On June 18 the Union did not know the door had already closed. At dawn, the II Corps (Hancock now incapacitated by his unhealed Gettysburg wound, with Major General David B. Birney (North) taking command) and the XVIII Corps rushed forward into the old Dimmock works, only to find them empty: Beauregard had pulled back in the night. The advance then slammed into the new line at Taylor’s Branch and halted under heavy fire. By midday Lee’s lead divisions reached the field, giving Beauregard over 20,000 men, and Grant, now with perhaps 67,000 across the front, was looking at exactly the thing Cold Harbor had taught him to dread: defenders dug in, in strength, behind earthworks. Cold Harbor was the massacre two weeks back that had started all of this, the day a frontal charge cost thousands in minutes for nothing. He ordered the charge anyway.

It was a slaughter. The noon attacks broke against the works. Brigadier General Orlando B. Willcox’s (North) division came out of its charge with only about 1,000 men still standing. Major General Gouverneur K. Warren’s (North) V Corps was stopped cold by murderous fire from Rives’s Salient. A salient is an outward bulge in a defensive line, which is exactly what made this one so deadly: the strongpoint at Battery 27, where the line jutted out across the Jerusalem Plank Road, could pour fire onto attackers from the front and both sides at once. Among the wounded there was Colonel Joshua L. Chamberlain (North), already famous from Gettysburg, shot through at the salient with a wound everyone thought mortal. He survived, and Grant promoted him brigadier general on the field.

And then, at 6:30 that evening, came the worst of it.

The 1st Maine Heavy Artillery (North) had spent the war until recently as garrison troops, manning the fixed defenses of Washington, about 900 men who had never made a charge. Now they were infantry, and they were ordered forward across open ground against works that could not be carried. They went. In a matter of minutes they lost 632 men, the heaviest single-battle loss of any regiment in the entire war. A regiment is a few hundred to a thousand men. This one was effectively annihilated in the time it takes to read this page. That is the image the four days end on: converted garrison soldiers obliterated against a wall, because by then there was no longer any way over it.

The reckoning

The Siege Begins

After that, Grant called off the frontal assaults. Across the four days the Union had lost roughly 11,000 men, about 11,386, with the killed near 1,700, against Confederate losses in the range of 3,200 to 4,000: the attackers had bled roughly three times what the defenders did, the signature price of throwing infantry against entrenchments. Major General George G. Meade (North), who had been running the assaults, saw what was coming.
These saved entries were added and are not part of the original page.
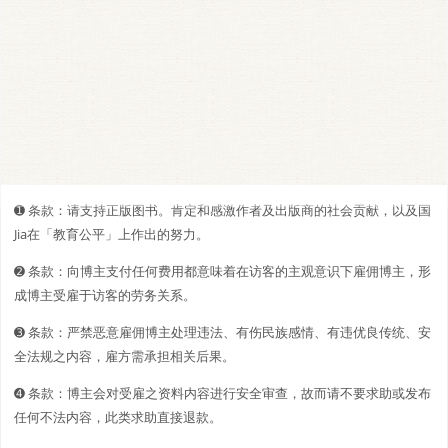
➊️ 条款：请支持正版图书。肯定和感激作者及出版商的社会贡献，以及国
Jia在「教育公平」上作出的努力。
➋️️ 条款：向博主支付任何费用都意味着在访客的主观意识下雇佣博主，形
成博主受雇于访客的劳务关系。
➌ 条款：严禁恶意雇佣博主处理违法、有伤民族感情、有违优良传统、安
全法规之内容，雇方需承担相关后果。
➍ 条款：博主会对受雇之资料内容进行安全审查，故而请不要求助或发布
任何不法内容，此类求助直接退款。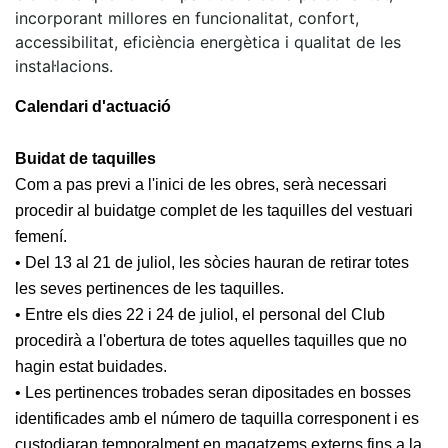
Serveis
incorporant millores en funcionalitat, confort,
Instal·lacions
accessibilitat, eficiència energètica i qualitat de les
instal·lacions.
Preguntes
Freqüents
(FAQs)
Calendari d'actuació
Treballa amb
nosaltres
Buidat de taquilles
Com a pas previ a l'inici de les obres, serà necessari
Àrea esportiva
procedir al buidatge complet de les taquilles del vestuari
femení.
Tennis
• Del 13 al 21 de juliol, les sòcies hauran de retirar totes
Escola de
les seves pertinences de les taquilles.
tennis
• Entre els dies 22 i 24 de juliol, el personal del Club
Next Gen
procedirà a l'obertura de totes aquelles taquilles que no
Palmarès
hagin estat buidades.
equips
• Les pertinences trobades seran dipositades en bosses
Llegendes
identificades amb el número de taquilla corresponent i es
Jugadors
custodiaran temporalment en magatzems externs fins a la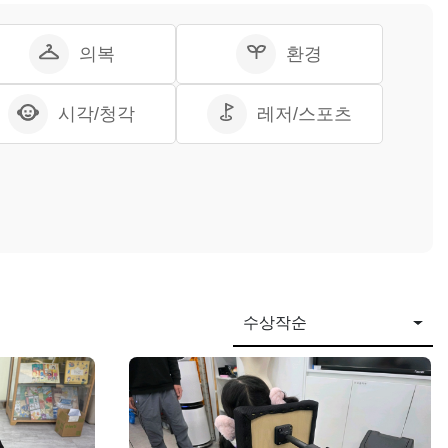
의복
환경
시각/청각
레저/스포츠
수상작순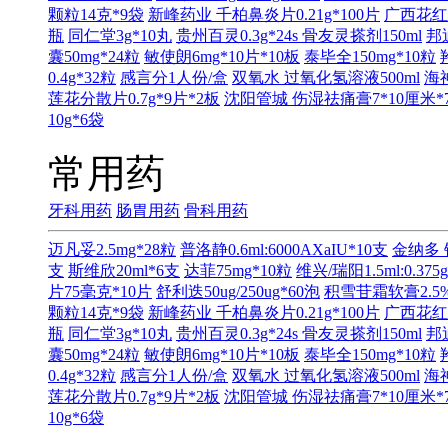
颗粒14克*9袋
新峰药业 千柏鼻炎片0.21g*100片
广西花红
瓶
同仁堂3g*10丸
贵州百灵0.3g*24s
骨友灵搽剂150ml
邦
囊50mg*24粒
敏使朗6mg*10片*10板
泰毕全150mg*10粒
0.4g*32粒
感言分1人份/盒
双氧水 过氧化氢溶液500ml
海神
莲花分散片0.7g*9片*2板
沈阳管城 伤湿祛痛膏7*10厘米*
10g*6袋
常用药
牙科用药
肠胃用药
骨科用药
迈凡妥2.5mg*28粒
普洛静0.6ml:6000AXaIU*10支
金纳多 
支
斯维欣20ml*6支
达菲75mg*10粒
维兴/瑞阳1.5ml:0.375
片75毫克*10片
舒利迭50ug/250ug*60泡
积雪苷霜软膏2.5%
颗粒14克*9袋
新峰药业 千柏鼻炎片0.21g*100片
广西花红
瓶
同仁堂3g*10丸
贵州百灵0.3g*24s
骨友灵搽剂150ml
邦
囊50mg*24粒
敏使朗6mg*10片*10板
泰毕全150mg*10粒
0.4g*32粒
感言分1人份/盒
双氧水 过氧化氢溶液500ml
海神
莲花分散片0.7g*9片*2板
沈阳管城 伤湿祛痛膏7*10厘米*
10g*6袋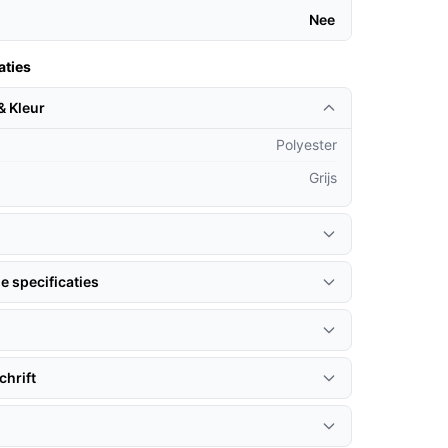
Nee
aties
& Kleur
Polyester
Grijs
e specificaties
hrift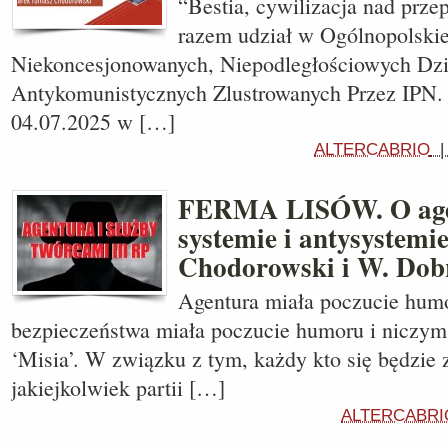
“Bestia, cywilizacja nad prze
razem udział w Ogólnopolskie
Niekoncesjonowanych, Niepodległościowych Dzi
Antykomunistycznych Zlustrowanych Przez IPN. 
04.07.2025 w […]
ALTERCABRIO
FERMA LISÓW. O agen
systemie i antysystemi
Chodorowski i W. Dob
Agentura miała poczucie humo
bezpieczeństwa miała poczucie humoru i niczym t
‘Misia’. W związku z tym, każdy kto się będzie 
jakiejkolwiek partii […]
ALTERCABRI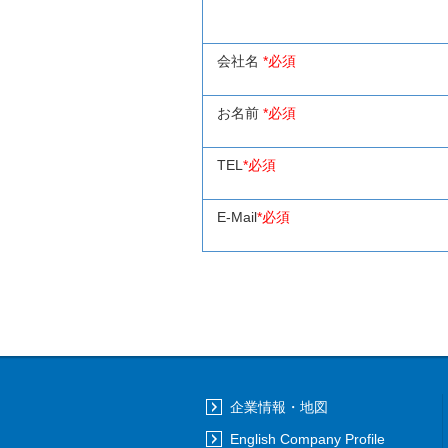
会社名
*必須
お名前
*必須
TEL
*必須
E-Mail
*必須
企業情報・地図
English Company Profile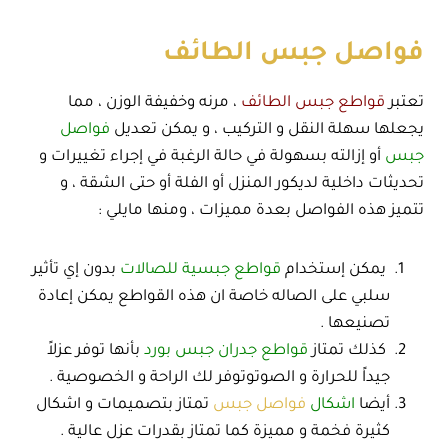
فواصل جبس الطائف
تعتبر
قواطع جبس الطائف
، مرنه وخفيفة الوزن ، مما
يجعلها سهلة النقل و التركيب ، و يمكن تعديل
فواصل
جبس
أو إزالته بسهولة في حالة الرغبة في إجراء تغييرات و
تحديثات داخلية لديكور المنزل أو الفلة أو حتى الشقة ، و
تتميز هذه الفواصل بعدة مميزات ، ومنها مايلي :
يمكن إستخدام
قواطع جبسية للصالات
بدون إي تأثير
سلبي على الصاله خاصة ان هذه القواطع يمكن إعادة
تصنيعها .
كذلك تمتاز
قواطع جدران جبس بورد
بأنها توفر عزلاً
جيداً للحرارة و الصوتوتوفر لك الراحة و الخصوصية .
أيضا
اشكال
فواصل جبس
تمتاز بتصميمات و اشكال
كثيرة فخمة و مميزة كما تمتاز بقدرات عزل عالية .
In a letter home he judged that the army would have to settle in for a siege of Petersburg before it could even begin a siege of Richmond, and his official report after June 18 carried a line of plain regret.

“It is a source of great regret that I am not able to report more success.”

Major General George G. Meade (North)

And so the Siege of Petersburg began: surround the city and starve it out rather than storm it, because the open-field assault had failed and there was nothing else left to try. It would run for nine and a half months of trench warfare, the longest siege of the war, ending only with the Union breakthrough of April 2, 1865, the fall of Richmond, and Lee’s surrender at Appomattox on April 9. The pivot from open-field war to trench war in the East happened right here, in these four days.

Meanwhile in Petersburg
The door that swung twice
The two halves of this battle belong together, because the tragedy lives in the gap between them. On June 15, the men best positioned to win the war quickly were the formerly enslaved soldiers of Hinks’s division, and they did their part: they tore open the wall and laid Petersburg bare. Then the war-shortening chance died not on the firing line but in the pause behind it: Smith’s exhaustion, Hancock’s lost order, a night of waiting outside an empty city. The freedmen opened the door. The hesitation behind them let it close. And the price of that closing was nine and a half months of siege and the tens of thousands of casualties, on both sides, that a single hard push on the evening of June 15 might never have cost.